Callegaro Andrea, Lebrec Jeremie J P, Houwing-Duistermaat Jeanine J
Department of Medical Statistics and Bioinformatics, Leiden University MC, Leiden, The Netherlands.
Biom J. 2010 Feb;52(1):22-33. doi: 10.1002/bimj.200900057.
In order to study family-based association in the presence of linkage, we extend a generalized linear mixed model proposed for genetic linkage analysis (Lebrec and van Houwelingen (2007), Human Heredity 64, 5-15) by adding a genotypic effect to the mean. The corresponding score test is a weighted family-based association tests statistic, where the weight depends on the linkage effect and on other genetic and shared environmental effects. For testing of genetic association in the presence of gene-covariate interaction, we propose a linear regression method where the family-specific score statistic is regressed on family-specific covariates. Both statistics are straightforward to compute. Simulation results show that adjusting the weight for the within-family variance structure may be a powerful approach in the presence of environmental effects. The test statistic for genetic association in the presence of gene-covariate interaction improved the power for detecting association. For illustration, we analyze the rheumatoid arthritis data from GAW15. Adjusting for smoking and anti-cyclic citrullinated peptide increased the significance of the association with the DR locus.
为了在存在连锁的情况下研究基于家系的关联性,我们通过在均值中加入基因型效应,扩展了一个为基因连锁分析提出的广义线性混合模型(Lebrec和van Houwelingen,《人类遗传学》64卷,5 - 15页,2007年)。

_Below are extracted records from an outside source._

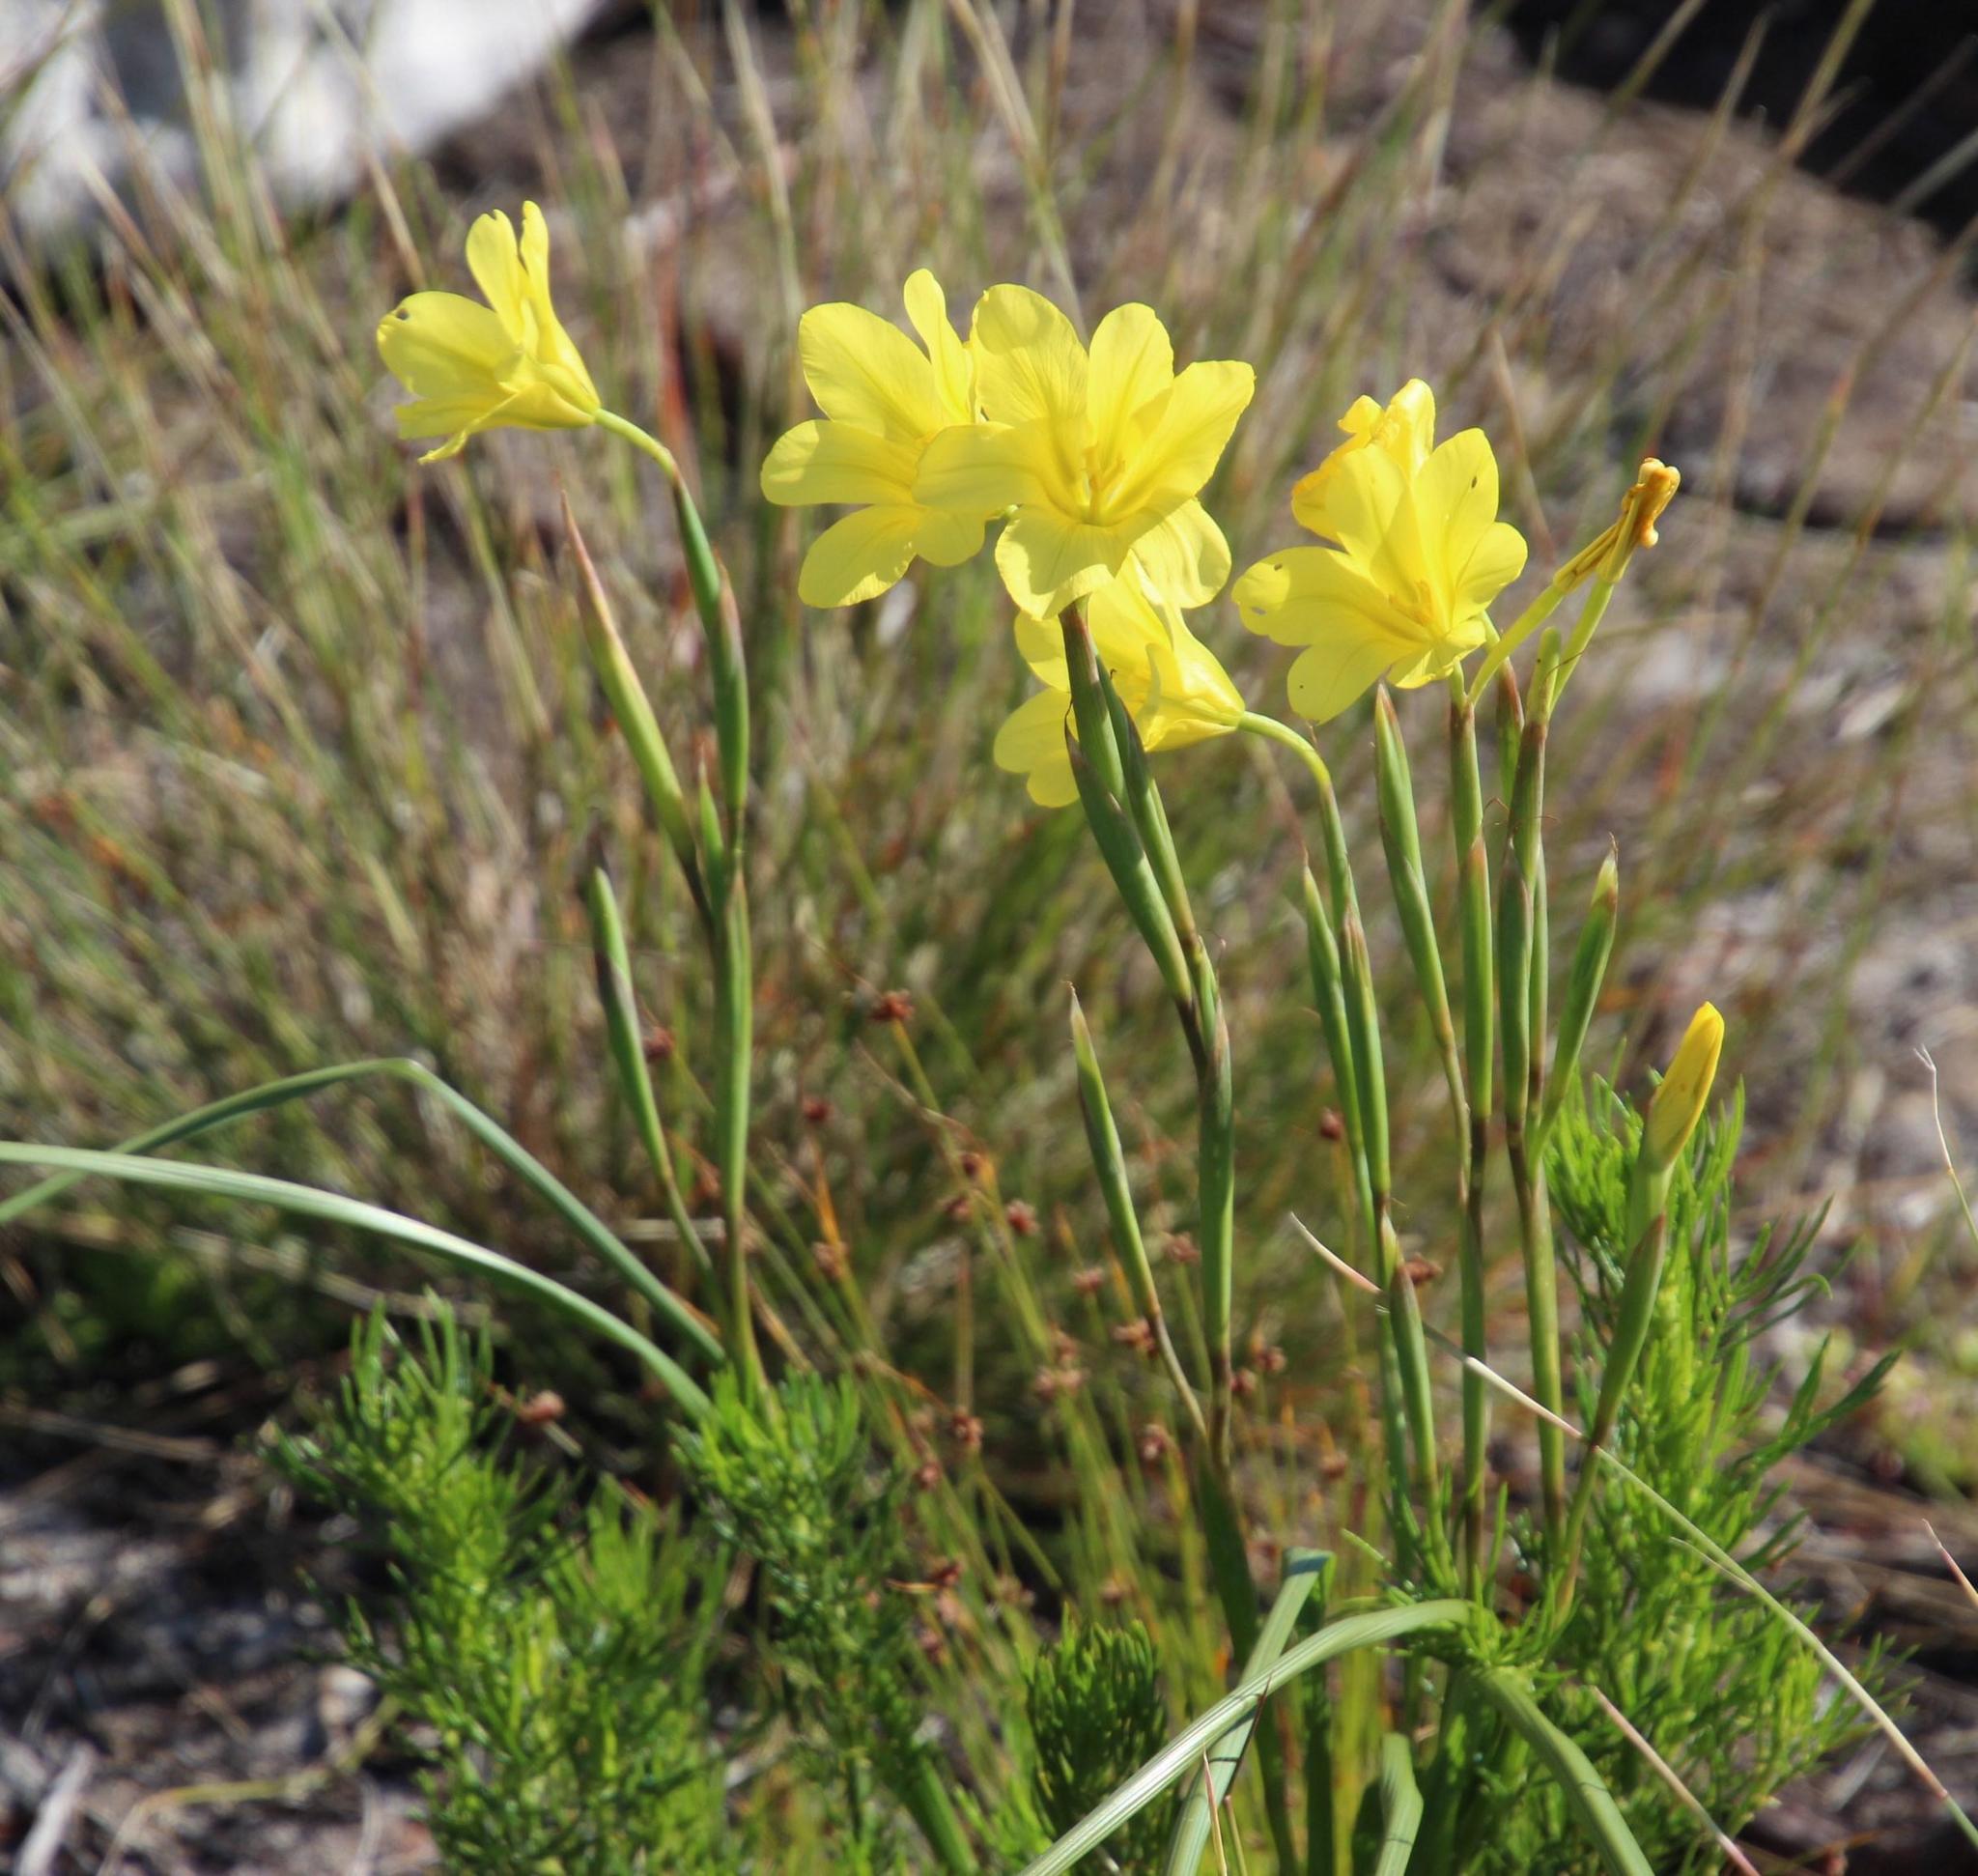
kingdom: Plantae
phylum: Tracheophyta
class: Liliopsida
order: Asparagales
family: Iridaceae
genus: Moraea
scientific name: Moraea ochroleuca
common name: Red tulp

相应的计分检验是一个基于家系的加权关联性检验统计量,其中权重取决于连锁效应以及其他基因和共享环境效应。为了在存在基因 - 协变量相互作用的情况下检验基因关联性,我们提出一种线性回归方法,其中将家系特异性计分统计量对家系特异性协变量进行回归。这两种统计量都很容易计算。模拟结果表明,在存在环境效应的情况下,针对家系内方差结构调整权重可能是一种有效的方法。在存在基因 - 协变量相互作用的情况下用于基因关联性的检验统计量提高了检测关联性的效能。为作说明,我们分析了来自GAW15的类风湿性关节炎数据。对吸烟和抗环瓜氨酸肽进行调整后,增加了与DR位点关联性的显著性。